Ve yine maalesef ikisi birden değildir!

Bölgesel koşullara, ülkedeki gelişmelere ve sosyalist/devrimci hareketin gelişimine bağlı olarak ibre yerini değiştirmektedir. Sonuçta “yanıt” Kürt sorununda ulus ve sınıfın nasıl bir bileşimle kendini ortaya koyacağına değil, bunlardan hangisinin galebe çalacağına bağlı olarak ortaya çıkacaktır.

Birinci durum: Ortadoğu’da emperyalist statüko yeniden yapılandırılırken, Kürt sorunu ulus/uluslaşma/siyasal statü sorunudur. Yaşar Kaya’nın, ABD’nin Irak işgalini büyük bir rahatlıkla selamlaması “çok normal”dir.

İkinci durum: Emperyalistler inisiyatif kaybettiğinde, Ortadoğu tasarımları çöktüğünde (garantili örnek 1960’lar olabilir) Kürt yoksul köylüsünün öne çıkması kaçınılmazdır. Burada “sınıf” artık ulusu işitilmez kılmamıştır. Tersine sorun “Kürt ulusal sorunu”dur. Ama çözüm ulusa indirgenememektedir. İndirgenememiştir.

***

Türkiye devriminin “Kürtler nerede duracak” sorusunu yanıtlamadan kurulabileceğine hiçbirimiz inanmıyoruz. Kürtsüz bir Türkiye devrimi düşünülebilir değil.

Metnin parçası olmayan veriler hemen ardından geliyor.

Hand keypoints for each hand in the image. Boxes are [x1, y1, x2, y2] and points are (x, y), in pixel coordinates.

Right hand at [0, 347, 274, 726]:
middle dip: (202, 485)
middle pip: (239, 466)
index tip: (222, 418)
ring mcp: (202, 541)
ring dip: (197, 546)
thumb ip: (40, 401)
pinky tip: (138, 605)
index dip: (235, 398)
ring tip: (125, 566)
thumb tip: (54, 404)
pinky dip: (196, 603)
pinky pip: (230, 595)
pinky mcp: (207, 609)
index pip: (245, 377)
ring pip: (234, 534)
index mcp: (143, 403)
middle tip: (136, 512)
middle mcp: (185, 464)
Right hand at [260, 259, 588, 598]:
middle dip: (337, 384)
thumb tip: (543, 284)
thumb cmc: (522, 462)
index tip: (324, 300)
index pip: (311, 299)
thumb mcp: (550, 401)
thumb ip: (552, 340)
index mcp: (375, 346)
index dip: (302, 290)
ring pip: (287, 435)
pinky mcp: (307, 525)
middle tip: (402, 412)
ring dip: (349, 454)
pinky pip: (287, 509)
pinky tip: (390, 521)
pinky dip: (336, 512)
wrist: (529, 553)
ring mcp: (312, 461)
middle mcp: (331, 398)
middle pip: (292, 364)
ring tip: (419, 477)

Öte yandan Türkiye solunun “o zaman Kürt siyaseti ile Türkiye sosyalist hareketinin ilişkisini tarif ederek başlayalım” yaklaşımının hiçbir iler tutar tarafı yok.

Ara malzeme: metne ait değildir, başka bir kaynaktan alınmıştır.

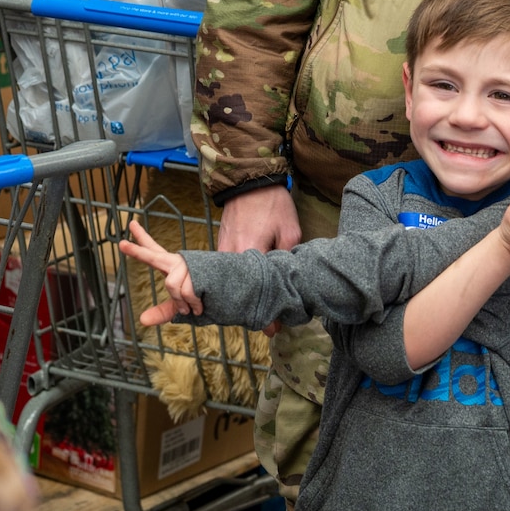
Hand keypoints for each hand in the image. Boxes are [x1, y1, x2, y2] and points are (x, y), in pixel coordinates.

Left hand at [119, 219, 202, 324]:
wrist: (235, 292)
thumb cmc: (206, 297)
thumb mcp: (179, 307)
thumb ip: (162, 312)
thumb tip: (141, 320)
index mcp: (172, 267)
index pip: (153, 251)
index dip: (141, 239)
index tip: (130, 224)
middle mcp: (178, 261)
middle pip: (154, 256)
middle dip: (137, 252)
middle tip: (121, 244)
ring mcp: (189, 264)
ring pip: (172, 285)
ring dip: (182, 302)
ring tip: (194, 307)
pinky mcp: (201, 269)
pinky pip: (187, 290)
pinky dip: (193, 303)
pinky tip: (201, 305)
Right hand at [217, 185, 298, 333]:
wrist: (248, 179)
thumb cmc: (272, 203)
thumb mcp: (290, 230)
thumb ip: (288, 259)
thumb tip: (289, 284)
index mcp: (250, 252)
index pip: (255, 292)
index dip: (264, 315)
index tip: (272, 330)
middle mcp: (230, 256)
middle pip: (237, 292)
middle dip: (250, 308)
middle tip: (267, 321)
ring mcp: (221, 250)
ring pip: (228, 283)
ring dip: (241, 294)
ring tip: (257, 306)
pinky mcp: (219, 245)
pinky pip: (224, 271)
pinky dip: (233, 281)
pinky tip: (245, 287)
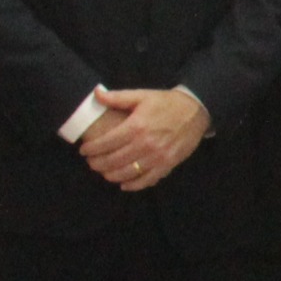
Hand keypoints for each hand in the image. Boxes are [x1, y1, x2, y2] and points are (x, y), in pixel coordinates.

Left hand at [80, 87, 209, 190]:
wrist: (196, 111)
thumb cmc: (166, 103)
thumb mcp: (142, 96)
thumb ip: (118, 98)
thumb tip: (96, 95)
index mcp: (137, 126)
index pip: (107, 142)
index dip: (92, 148)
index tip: (84, 150)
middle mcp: (145, 144)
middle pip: (114, 160)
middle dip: (98, 163)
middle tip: (91, 162)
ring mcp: (157, 157)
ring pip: (127, 172)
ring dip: (111, 175)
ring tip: (103, 172)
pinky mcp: (167, 165)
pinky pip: (147, 180)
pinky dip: (133, 185)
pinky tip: (123, 183)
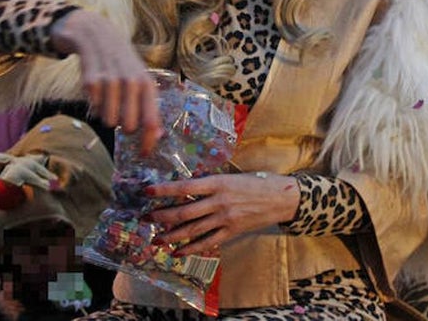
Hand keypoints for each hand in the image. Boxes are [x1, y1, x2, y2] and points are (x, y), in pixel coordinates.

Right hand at [50, 9, 161, 154]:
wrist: (93, 31)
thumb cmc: (119, 61)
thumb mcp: (138, 77)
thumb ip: (147, 104)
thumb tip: (158, 135)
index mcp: (146, 83)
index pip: (151, 121)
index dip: (148, 142)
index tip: (143, 155)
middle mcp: (131, 81)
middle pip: (128, 126)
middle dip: (123, 125)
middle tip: (120, 112)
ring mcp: (111, 80)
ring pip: (109, 120)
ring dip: (106, 114)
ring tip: (108, 97)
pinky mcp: (90, 80)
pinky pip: (93, 108)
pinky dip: (93, 103)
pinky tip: (96, 87)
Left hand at [144, 172, 300, 255]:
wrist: (282, 197)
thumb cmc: (256, 182)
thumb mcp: (232, 175)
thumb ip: (211, 182)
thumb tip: (187, 187)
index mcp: (218, 182)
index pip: (185, 186)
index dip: (164, 190)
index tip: (147, 192)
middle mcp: (219, 201)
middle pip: (184, 211)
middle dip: (162, 216)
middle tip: (145, 219)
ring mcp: (225, 218)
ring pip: (193, 229)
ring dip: (172, 235)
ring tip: (156, 239)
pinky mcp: (232, 231)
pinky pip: (208, 242)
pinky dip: (191, 248)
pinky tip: (178, 251)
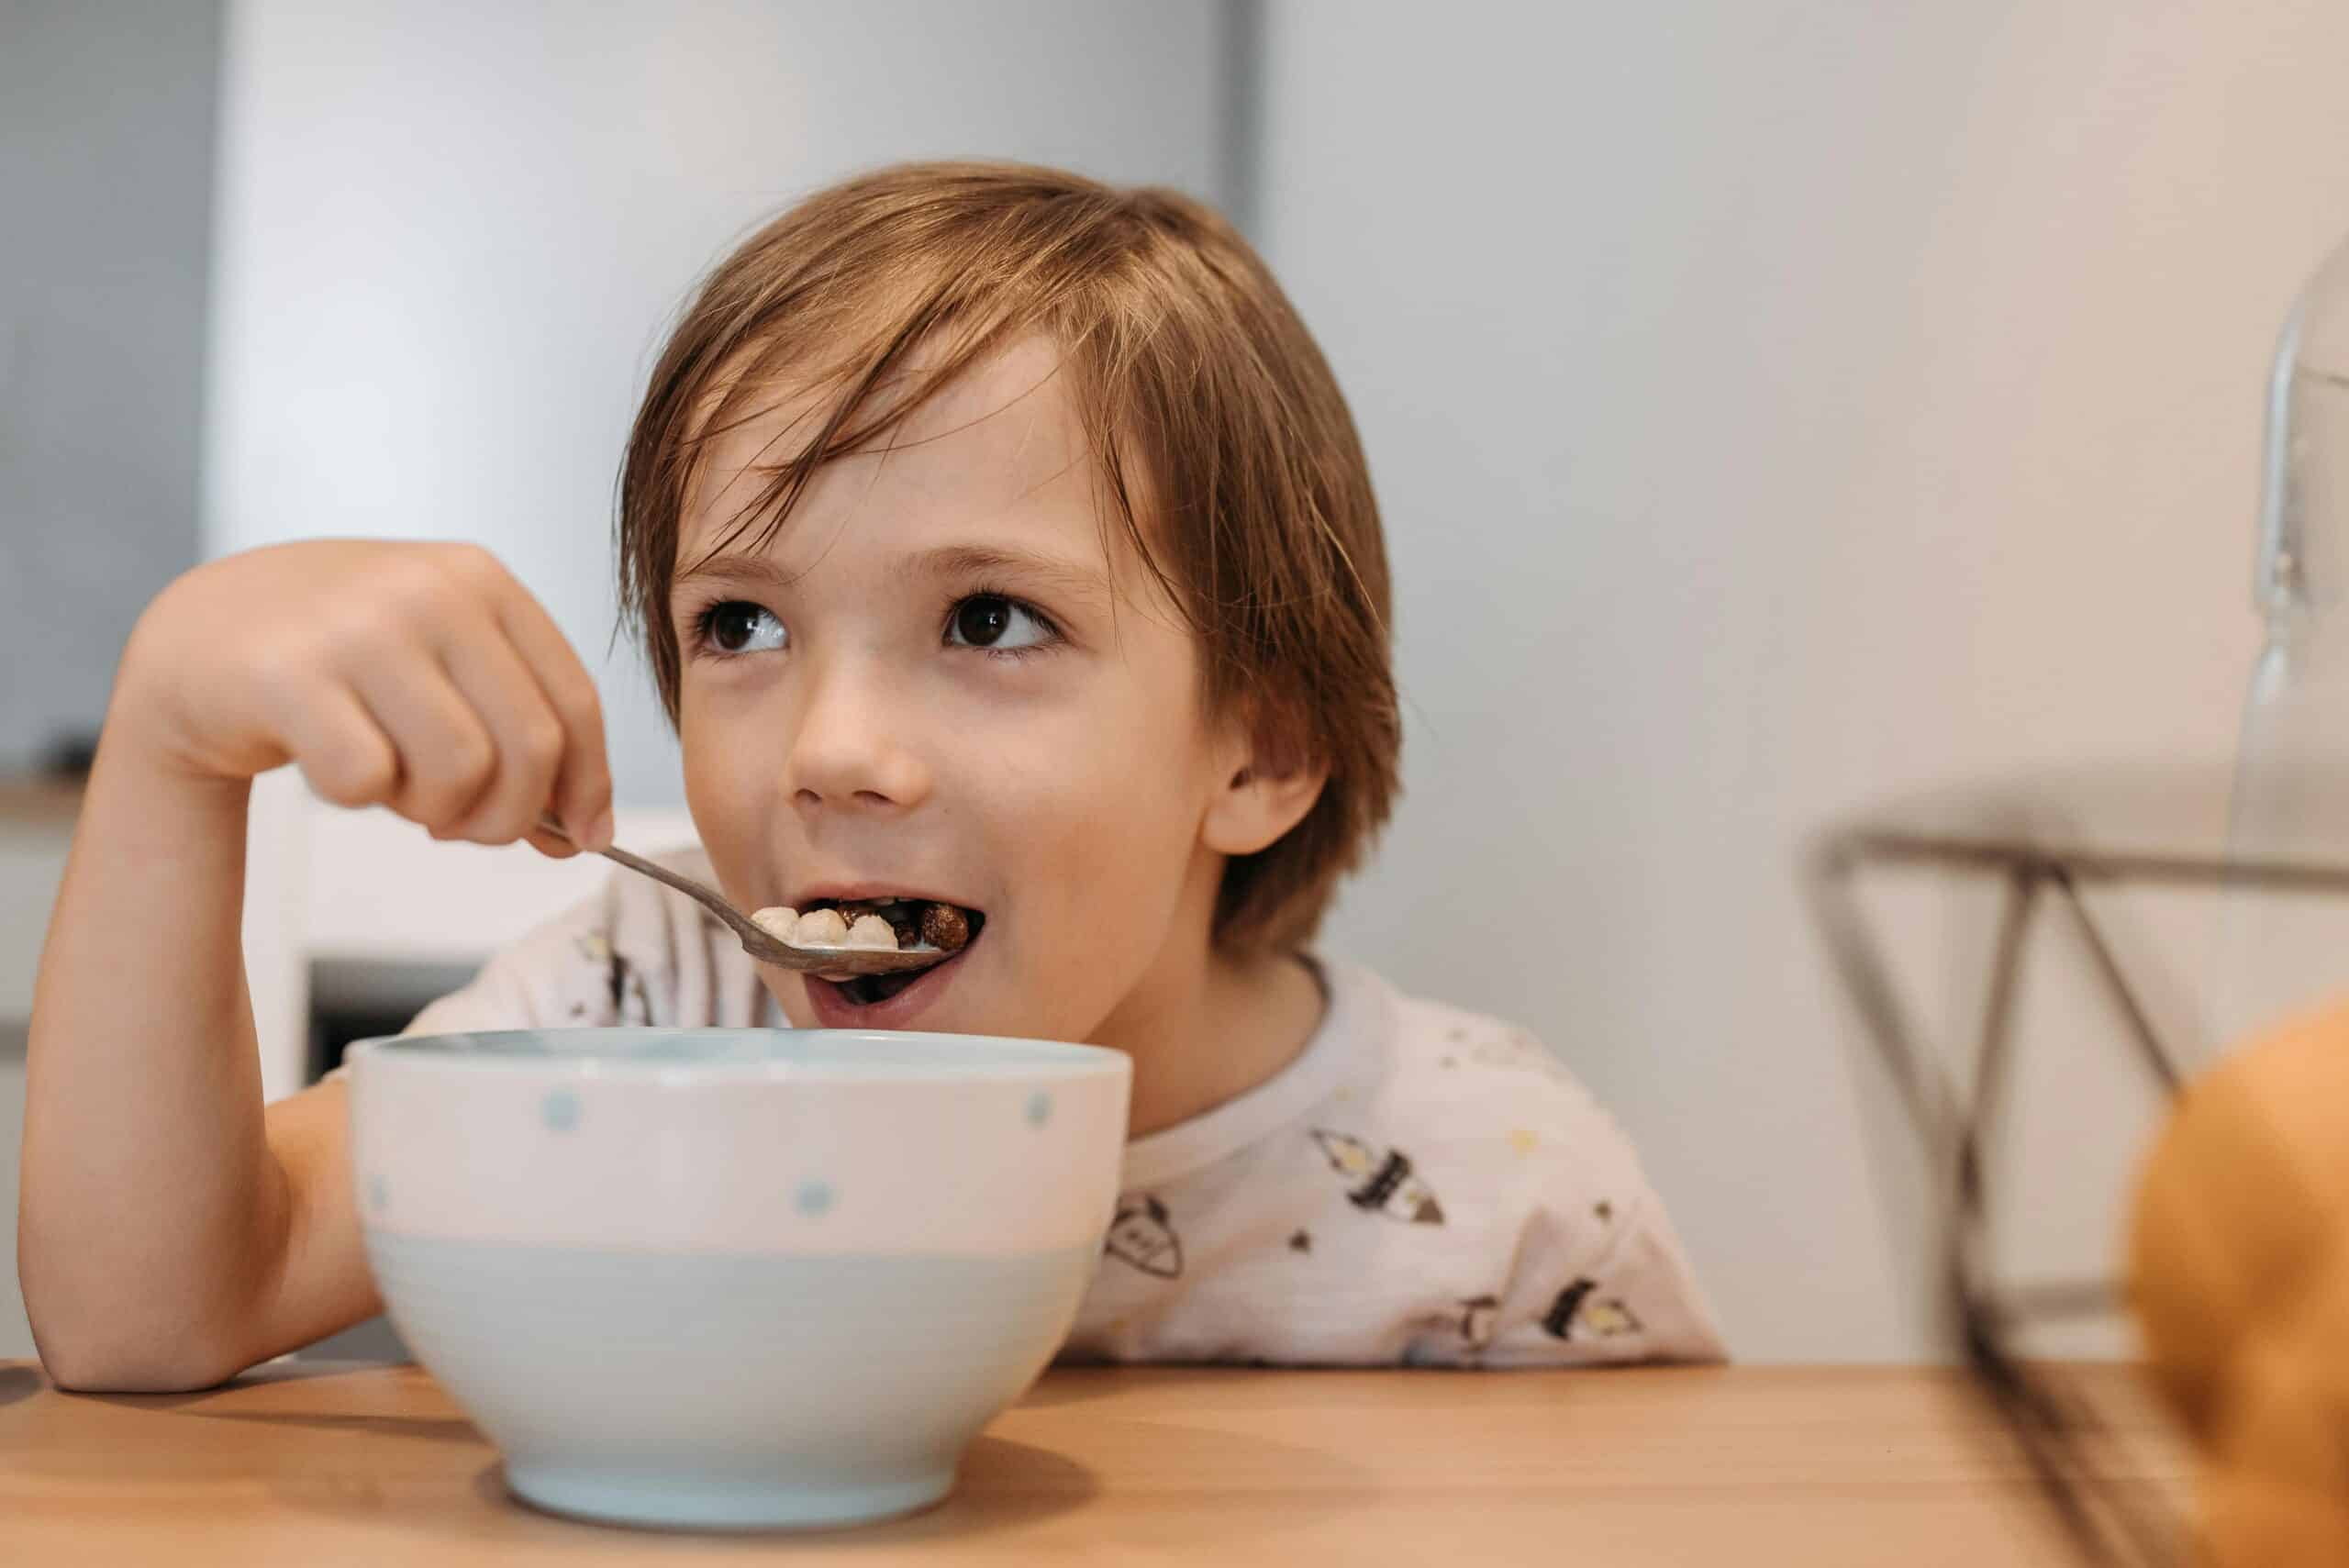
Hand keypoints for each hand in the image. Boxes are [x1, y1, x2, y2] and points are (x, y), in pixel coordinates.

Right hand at [115, 540, 612, 854]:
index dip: (590, 784)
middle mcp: (428, 590)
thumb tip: (583, 834)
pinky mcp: (288, 674)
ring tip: (398, 790)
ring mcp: (358, 626)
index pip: (573, 700)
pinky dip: (358, 799)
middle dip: (507, 815)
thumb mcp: (442, 669)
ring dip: (435, 810)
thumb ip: (515, 735)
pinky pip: (367, 781)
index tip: (585, 837)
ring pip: (460, 771)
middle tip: (462, 825)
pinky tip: (334, 766)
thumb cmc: (341, 661)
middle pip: (529, 748)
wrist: (200, 636)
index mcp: (481, 580)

“Kürt Marksistleri ile Türk Marksistlerini buluşturacağız” diyen dostumuzun büyük yanılgısı bununla ilgili. Türk Marksistlerini bilmem ama ben baktığımda Kürt Marksistlerini göremiyorum.

Çok da doğaldır. Bölgesel dinamiklerin, ulusal hareketin içindeki “deklase” unsurların ve serpilen siyasal burjuvazinin ağırlığı nedeniyle Kürt ulusalcılığının Marksizme nefes aldırmaması çok doğaldır.

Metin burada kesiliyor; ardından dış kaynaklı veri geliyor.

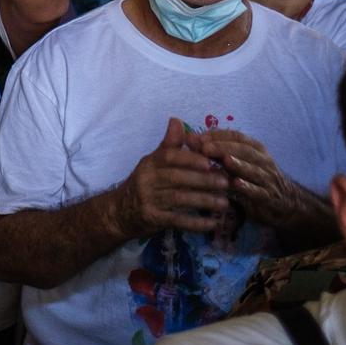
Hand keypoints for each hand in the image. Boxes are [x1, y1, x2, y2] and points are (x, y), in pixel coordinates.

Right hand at [114, 118, 230, 235]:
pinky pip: (176, 220)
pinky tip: (211, 224)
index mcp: (149, 164)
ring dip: (204, 201)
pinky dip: (195, 223)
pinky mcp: (152, 219)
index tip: (210, 162)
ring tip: (224, 204)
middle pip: (177, 178)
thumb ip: (168, 145)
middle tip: (225, 183)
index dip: (190, 159)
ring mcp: (148, 200)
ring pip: (179, 199)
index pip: (169, 157)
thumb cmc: (144, 184)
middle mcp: (146, 180)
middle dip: (203, 181)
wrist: (120, 212)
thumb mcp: (152, 163)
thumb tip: (176, 120)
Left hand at [191, 129, 317, 231]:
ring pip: (254, 169)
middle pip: (244, 150)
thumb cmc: (253, 180)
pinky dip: (248, 187)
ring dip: (238, 164)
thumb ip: (215, 152)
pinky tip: (237, 184)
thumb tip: (188, 138)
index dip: (217, 135)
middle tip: (205, 147)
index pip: (236, 137)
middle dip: (224, 147)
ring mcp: (267, 178)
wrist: (284, 203)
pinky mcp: (269, 197)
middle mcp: (262, 161)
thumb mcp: (237, 163)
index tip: (198, 137)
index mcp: (255, 149)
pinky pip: (259, 191)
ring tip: (224, 160)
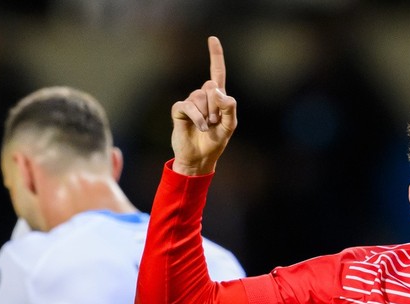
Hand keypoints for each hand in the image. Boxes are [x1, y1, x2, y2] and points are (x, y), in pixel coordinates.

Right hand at [171, 36, 237, 175]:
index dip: (215, 55)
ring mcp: (190, 102)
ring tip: (206, 127)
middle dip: (216, 106)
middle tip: (215, 122)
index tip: (212, 38)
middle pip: (211, 87)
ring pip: (200, 97)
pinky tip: (199, 127)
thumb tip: (218, 92)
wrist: (199, 158)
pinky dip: (197, 118)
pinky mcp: (179, 110)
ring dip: (206, 115)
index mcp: (217, 98)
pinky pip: (188, 106)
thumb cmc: (215, 142)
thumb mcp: (229, 126)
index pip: (217, 72)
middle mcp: (202, 96)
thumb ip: (230, 108)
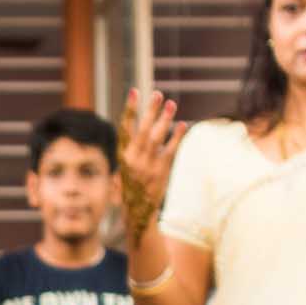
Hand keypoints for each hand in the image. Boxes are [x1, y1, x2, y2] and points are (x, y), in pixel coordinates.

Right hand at [117, 87, 183, 243]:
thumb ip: (129, 150)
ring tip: (171, 103)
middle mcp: (133, 159)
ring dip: (165, 119)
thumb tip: (136, 129)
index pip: (125, 128)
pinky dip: (177, 136)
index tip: (134, 92)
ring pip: (157, 137)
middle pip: (143, 129)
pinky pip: (170, 150)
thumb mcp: (123, 169)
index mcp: (122, 156)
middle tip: (157, 94)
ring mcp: (147, 166)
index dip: (129, 110)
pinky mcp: (161, 172)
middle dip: (150, 110)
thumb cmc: (131, 188)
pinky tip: (183, 124)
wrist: (137, 213)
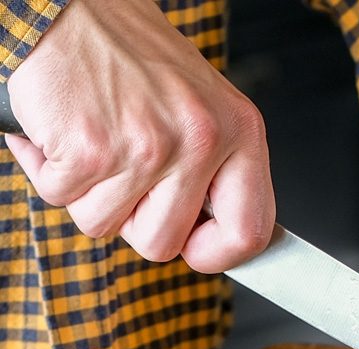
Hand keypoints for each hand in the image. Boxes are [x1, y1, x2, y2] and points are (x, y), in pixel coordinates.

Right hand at [5, 0, 274, 272]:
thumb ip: (217, 172)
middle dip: (133, 222)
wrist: (66, 3)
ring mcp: (147, 147)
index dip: (216, 255)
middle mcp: (201, 139)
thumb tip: (218, 236)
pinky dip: (49, 171)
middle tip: (125, 174)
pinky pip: (62, 198)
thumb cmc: (130, 55)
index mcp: (240, 132)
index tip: (194, 248)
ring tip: (94, 140)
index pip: (250, 233)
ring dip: (88, 194)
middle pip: (164, 244)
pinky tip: (60, 132)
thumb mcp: (201, 107)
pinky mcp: (91, 148)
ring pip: (106, 226)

Bu koşullarda istediğiniz sorudan başlayamazsınız.

Hayaller Türkiyelileşme, gerçekler bölgesel pazarlıklar olur.

Hayaller Stalingrad, gerçekler moda dergilerini kaplayan gerilla esinlenmeli kreasyonlar olur. Kobani'deki direniş gerçektir ama bu direnişten kimin nasıl bir sonuç çıkartacağı konusundaki düşünceler çeşitlidir. Ve önemlice bir kısmı hayaldir.

***

Ve olmayan soruları yanıtlayarak avunursunuz.

“Kürt hareketi emperyalizmle ve ABD ile uzlaşacak mı?”

“HDP, AKP’ye destek olacak mı? Diktatörü kurtaracak mı?”

“Kürt hareketi Türkiyelileşme konusunda gayrısamimi mi?”

Bu soruları sorarsınız, “Hayır!” demekle yetinmez bir de bu sorulara “evet” dediğini varsaydıklarınızı kötü niyetlilikle, önyargılı olmakla, saplantılı olmakla suçlarsınız.

Oysa, bu sorular yoktur! Sadece sıra onlara gelmediği için değil. Türkiye siyasetinin ve sınıf mücadelelerinin sorunları bu şekilde basitleştirilip, vülgarize edilemeyeceği için.

***

Evet, Türkiye devrimi “Peki Kürtler ne olacak” sorusunu yanıtlamadan sonuca ulaşamayacaktır. Ama bu sorudan başlayamazsınız.

Başlarsanız, bulacağınız büyük yanıt her şey olur da “Türkiye devrimi” olmaz.